* **Selected passage**:
-----

Chip industry fears inadequate production as demand soars

lithography

Demand for microchips is rising rapidly, in part because of interest in AI. Customers but also manufacturers themselves fear that the current supply chain will not be able to meet the full demand.

Both microchip manufacturers and their customers are predicting an increase in demand for semiconductors over the next two years. That’s according to a Capgemini survey in which the company surveyed 250 manufacturing executives worldwide, in addition to 800 executives within customer companies.

An increase, but how much?

That there will be an increase, everyone agrees. How big that increase will be is less clear. Manufacturers expect demand to increase by about 15 percent, but customers think the increase in two years is more likely to be 29 percent.

GenAI is a major driver in the rising trend. NPUs are in high demand, as are powerful GPUs that enable LLM training. On top of that, workloads are increasingly memory-intensive. Large amounts of HBM and GDDR6 (and 7) memory will be needed. 79 percent of chip-dependent companies expect an increase in memory demand.

-----

* **What you need to do**: Continue the article on chip demand and production worries, starting right after its last sentence.

-----

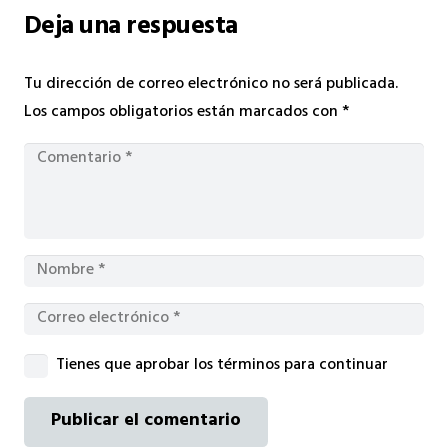
Deja una respuesta
Tu dirección de correo electrónico no será publicada.
Los campos obligatorios están marcados con
*
Tienes que aprobar los términos para continuar
Publicar el comentario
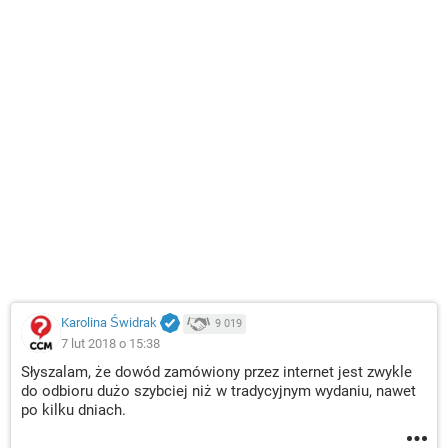
Karolina Świdrak
9 019
7 lut 2018 o 15:38
Słyszalam, że dowód zamówiony przez internet jest zwykle
do odbioru dużo szybciej niż w tradycyjnym wydaniu, nawet
po kilku dniach.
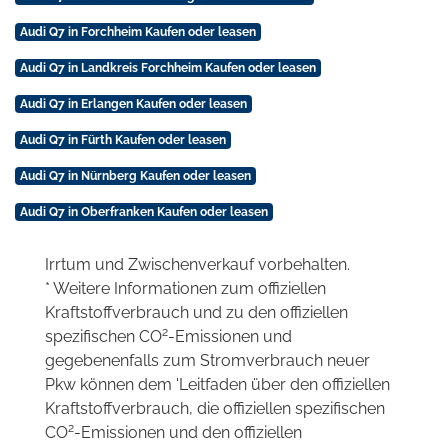
Audi Q7 in Forchheim Kaufen oder leasen
Audi Q7 in Landkreis Forchheim Kaufen oder leasen
Audi Q7 in Erlangen Kaufen oder leasen
Audi Q7 in Fürth Kaufen oder leasen
Audi Q7 in Nürnberg Kaufen oder leasen
Audi Q7 in Oberfranken Kaufen oder leasen
Irrtum und Zwischenverkauf vorbehalten.
* Weitere Informationen zum offiziellen
Kraftstoffverbrauch und zu den offiziellen
2
spezifischen CO
-Emissionen und
gegebenenfalls zum Stromverbrauch neuer
Pkw können dem 'Leitfaden über den offiziellen
Kraftstoffverbrauch, die offiziellen spezifischen
2
CO
-Emissionen und den offiziellen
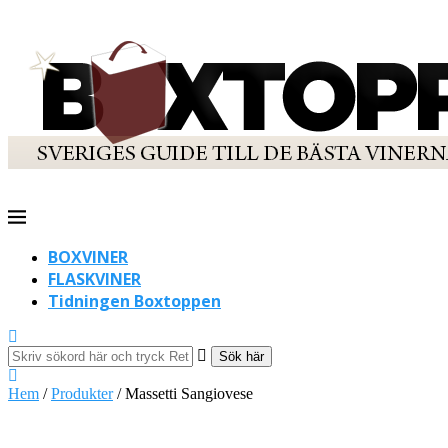
BOXVINER
FLASKVINER
Tidningen Boxtoppen
Sök här
Hem
/
Produkter
/
Massetti Sangiovese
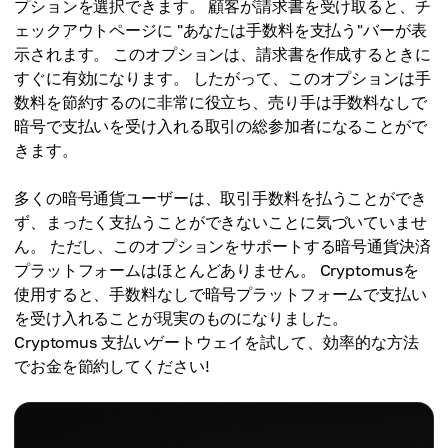
プションを選択できます。 顧客が請求書を受け取ると、チ
ェックアウトページに "あなたは手数料を支払う"バーが表
示されます。 このオプションは、請求書を作成するときに
すぐに有効になります。 したがって、このオプションは手
数料を節約するのに非常に役立ち、売り手は手数料なしで
暗号で支払いを受け入れる取引の総参加者になることがで
きます。
多くの暗号通貨ユーザーは、取引手数料を払うことができ
ず、まったく支払うことができないことに気づいていませ
ん。 ただし、このオプションをサポートする暗号通貨決済
プラットフォームはほとんどありません。 Cryptomusを
使用すると、手数料なしで暗号プラットフォームで支払い
を受け入れることが現実のものになりました。
Cryptomus 支払いゲートウェイを試して、効率的な方法
でお金を節約してください!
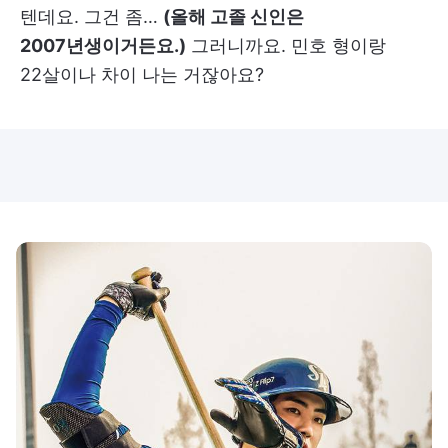
텐데요. 그건 좀…
(올해 고졸 신인은
2007년생이거든요.)
그러니까요. 민호 형이랑
22살이나 차이 나는 거잖아요?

-----

* **Written answer**:
81 percent of downstream respondents also believe there will be more demand for custom chips. Among those surveyed, 34 percent are developing their own chips, or are at least considering the option.

AI is not the only driver behind the increasing demand. Data-intensive workloads, both in data centers and at the edge, require specialized chips that are preferably still as economical as possible. Energy efficiency, coupled with high but focused performance, are high on everyone’s wish list.

Geopolitical tensions

Along the customer side, 69 percent see geopolitical tensions as a major threat to supply chain reliability. Tensions between the U.S. and China play a major role in this regard. The trade war waged by the U.S. affects the availability of technology and materials.

52 percent of downstream organizations also see dependence on a limited number of suppliers as a downside. The report cites some examples of bottle necks: ASML in the Netherlands is the only supplier of EUV lithography machines, and rare materials come from regions with geopolitical disruptions. China, for example, has a lot of rare metals in its territory, and neon comes largely from Ukraine.

75 percent of organizations report that they are actively diversifying their suppliers. There are, of course, inherent limitations to what is possible. Consequently, only 40 percent indicate that their own supply chain is effectively resilient.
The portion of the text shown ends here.